-- Data extracts follows --
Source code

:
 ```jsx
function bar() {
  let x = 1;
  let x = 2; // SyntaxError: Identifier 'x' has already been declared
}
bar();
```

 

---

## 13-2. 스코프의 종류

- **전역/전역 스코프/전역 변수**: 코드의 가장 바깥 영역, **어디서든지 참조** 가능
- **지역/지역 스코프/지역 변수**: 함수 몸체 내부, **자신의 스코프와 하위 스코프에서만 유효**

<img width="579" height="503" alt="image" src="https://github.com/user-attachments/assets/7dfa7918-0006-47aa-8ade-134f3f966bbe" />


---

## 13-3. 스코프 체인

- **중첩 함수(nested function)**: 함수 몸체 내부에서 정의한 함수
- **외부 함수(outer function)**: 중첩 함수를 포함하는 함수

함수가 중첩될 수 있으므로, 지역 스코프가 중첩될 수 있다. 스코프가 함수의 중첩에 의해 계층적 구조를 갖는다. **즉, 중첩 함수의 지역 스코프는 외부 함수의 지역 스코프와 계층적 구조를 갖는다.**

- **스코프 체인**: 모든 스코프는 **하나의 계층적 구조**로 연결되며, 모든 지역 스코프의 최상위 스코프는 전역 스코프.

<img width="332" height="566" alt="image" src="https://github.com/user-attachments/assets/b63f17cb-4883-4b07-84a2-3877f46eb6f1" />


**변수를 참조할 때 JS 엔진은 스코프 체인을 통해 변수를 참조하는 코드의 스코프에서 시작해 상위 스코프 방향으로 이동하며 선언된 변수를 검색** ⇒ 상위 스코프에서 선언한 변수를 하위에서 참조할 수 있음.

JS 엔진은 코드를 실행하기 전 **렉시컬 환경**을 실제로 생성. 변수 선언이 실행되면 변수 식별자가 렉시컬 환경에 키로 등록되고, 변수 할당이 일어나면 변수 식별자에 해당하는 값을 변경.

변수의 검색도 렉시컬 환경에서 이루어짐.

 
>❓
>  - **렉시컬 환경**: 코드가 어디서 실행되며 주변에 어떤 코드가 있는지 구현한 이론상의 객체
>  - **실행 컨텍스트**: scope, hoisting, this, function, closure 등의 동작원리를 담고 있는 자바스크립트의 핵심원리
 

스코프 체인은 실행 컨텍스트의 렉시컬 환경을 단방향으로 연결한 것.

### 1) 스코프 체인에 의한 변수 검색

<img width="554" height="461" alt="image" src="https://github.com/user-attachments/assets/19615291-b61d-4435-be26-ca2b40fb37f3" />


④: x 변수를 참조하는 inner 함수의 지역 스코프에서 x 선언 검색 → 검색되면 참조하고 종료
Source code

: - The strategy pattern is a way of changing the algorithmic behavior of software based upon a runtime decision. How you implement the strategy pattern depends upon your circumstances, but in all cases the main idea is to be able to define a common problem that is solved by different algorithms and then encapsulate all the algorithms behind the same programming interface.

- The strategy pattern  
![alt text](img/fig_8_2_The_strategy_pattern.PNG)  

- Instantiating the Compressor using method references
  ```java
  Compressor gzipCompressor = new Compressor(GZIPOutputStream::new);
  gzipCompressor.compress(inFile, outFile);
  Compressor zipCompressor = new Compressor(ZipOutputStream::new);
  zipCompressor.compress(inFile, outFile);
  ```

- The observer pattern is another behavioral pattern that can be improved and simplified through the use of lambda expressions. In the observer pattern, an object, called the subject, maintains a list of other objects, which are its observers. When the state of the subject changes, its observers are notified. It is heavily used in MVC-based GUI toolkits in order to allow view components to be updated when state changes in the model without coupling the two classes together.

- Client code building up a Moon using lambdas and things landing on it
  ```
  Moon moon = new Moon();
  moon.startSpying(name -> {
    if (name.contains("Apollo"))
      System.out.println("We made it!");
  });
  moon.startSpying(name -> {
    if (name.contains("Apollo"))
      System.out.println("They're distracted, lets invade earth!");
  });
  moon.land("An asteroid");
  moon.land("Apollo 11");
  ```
-- Data extracts concluded --
§ **Work to be completed**
From the data above, copy each line exactly.

§ **Result of this exercise**
Source code

:
 ```jsx
function bar() {
  let x = 1;
  let x = 2; // SyntaxError: Identifier 'x' has already been declared
}
bar();
```

 

---

## 13-2. 스코프의 종류

- **전역/전역 스코프/전역 변수**: 코드의 가장 바깥 영역, **어디서든지 참조** 가능
- **지역/지역 스코프/지역 변수**: 함수 몸체 내부, **자신의 스코프와 하위 스코프에서만 유효**

<img width="579" height="503" alt="image" src="https://github.com/user-attachments/assets/7dfa7918-0006-47aa-8ade-134f3f966bbe" />


---

## 13-3. 스코프 체인

- **중첩 함수(nested function)**: 함수 몸체 내부에서 정의한 함수
- **외부 함수(outer function)**: 중첩 함수를 포함하는 함수

함수가 중첩될 수 있으므로, 지역 스코프가 중첩될 수 있다. 스코프가 함수의 중첩에 의해 계층적 구조를 갖는다. **즉, 중첩 함수의 지역 스코프는 외부 함수의 지역 스코프와 계층적 구조를 갖는다.**

- **스코프 체인**: 모든 스코프는 **하나의 계층적 구조**로 연결되며, 모든 지역 스코프의 최상위 스코프는 전역 스코프.

<img width="332" height="566" alt="image" src="https://github.com/user-attachments/assets/b63f17cb-4883-4b07-84a2-3877f46eb6f1" />


**변수를 참조할 때 JS 엔진은 스코프 체인을 통해 변수를 참조하는 코드의 스코프에서 시작해 상위 스코프 방향으로 이동하며 선언된 변수를 검색** ⇒ 상위 스코프에서 선언한 변수를 하위에서 참조할 수 있음.

JS 엔진은 코드를 실행하기 전 **렉시컬 환경**을 실제로 생성. 변수 선언이 실행되면 변수 식별자가 렉시컬 환경에 키로 등록되고, 변수 할당이 일어나면 변수 식별자에 해당하는 값을 변경.

변수의 검색도 렉시컬 환경에서 이루어짐.

 
>❓
>  - **렉시컬 환경**: 코드가 어디서 실행되며 주변에 어떤 코드가 있는지 구현한 이론상의 객체
>  - **실행 컨텍스트**: scope, hoisting, this, function, closure 등의 동작원리를 담고 있는 자바스크립트의 핵심원리
 

스코프 체인은 실행 컨텍스트의 렉시컬 환경을 단방향으로 연결한 것.

### 1) 스코프 체인에 의한 변수 검색

<img width="554" height="461" alt="image" src="https://github.com/user-attachments/assets/19615291-b61d-4435-be26-ca2b40fb37f3" />


④: x 변수를 참조하는 inner 함수의 지역 스코프에서 x 선언 검색 → 검색되면 참조하고 종료
Source code

: - The strategy pattern is a way of changing the algorithmic behavior of software based upon a runtime decision. How you implement the strategy pattern depends upon your circumstances, but in all cases the main idea is to be able to define a common problem that is solved by different algorithms and then encapsulate all the algorithms behind the same programming interface.

- The strategy pattern  
![alt text](img/fig_8_2_The_strategy_pattern.PNG)  

- Instantiating the Compressor using method references
  ```java
  Compressor gzipCompressor = new Compressor(GZIPOutputStream::new);
  gzipCompressor.compress(inFile, outFile);
  Compressor zipCompressor = new Compressor(ZipOutputStream::new);
  zipCompressor.compress(inFile, outFile);
  ```

- The observer pattern is another behavioral pattern that can be improved and simplified through the use of lambda expressions. In the observer pattern, an object, called the subject, maintains a list of other objects, which are its observers. When the state of the subject changes, its observers are notified. It is heavily used in MVC-based GUI toolkits in order to allow view components to be updated when state changes in the model without coupling the two classes together.

- Client code building up a Moon using lambdas and things landing on it
  ```
  Moon moon = new Moon();
  moon.startSpying(name -> {
    if (name.contains("Apollo"))
      System.out.println("We made it!");
  });
  moon.startSpying(name -> {
    if (name.contains("Apollo"))
      System.out.println("They're distracted, lets invade earth!");
  });
  moon.land("An asteroid");
  moon.land("Apollo 11");
  ```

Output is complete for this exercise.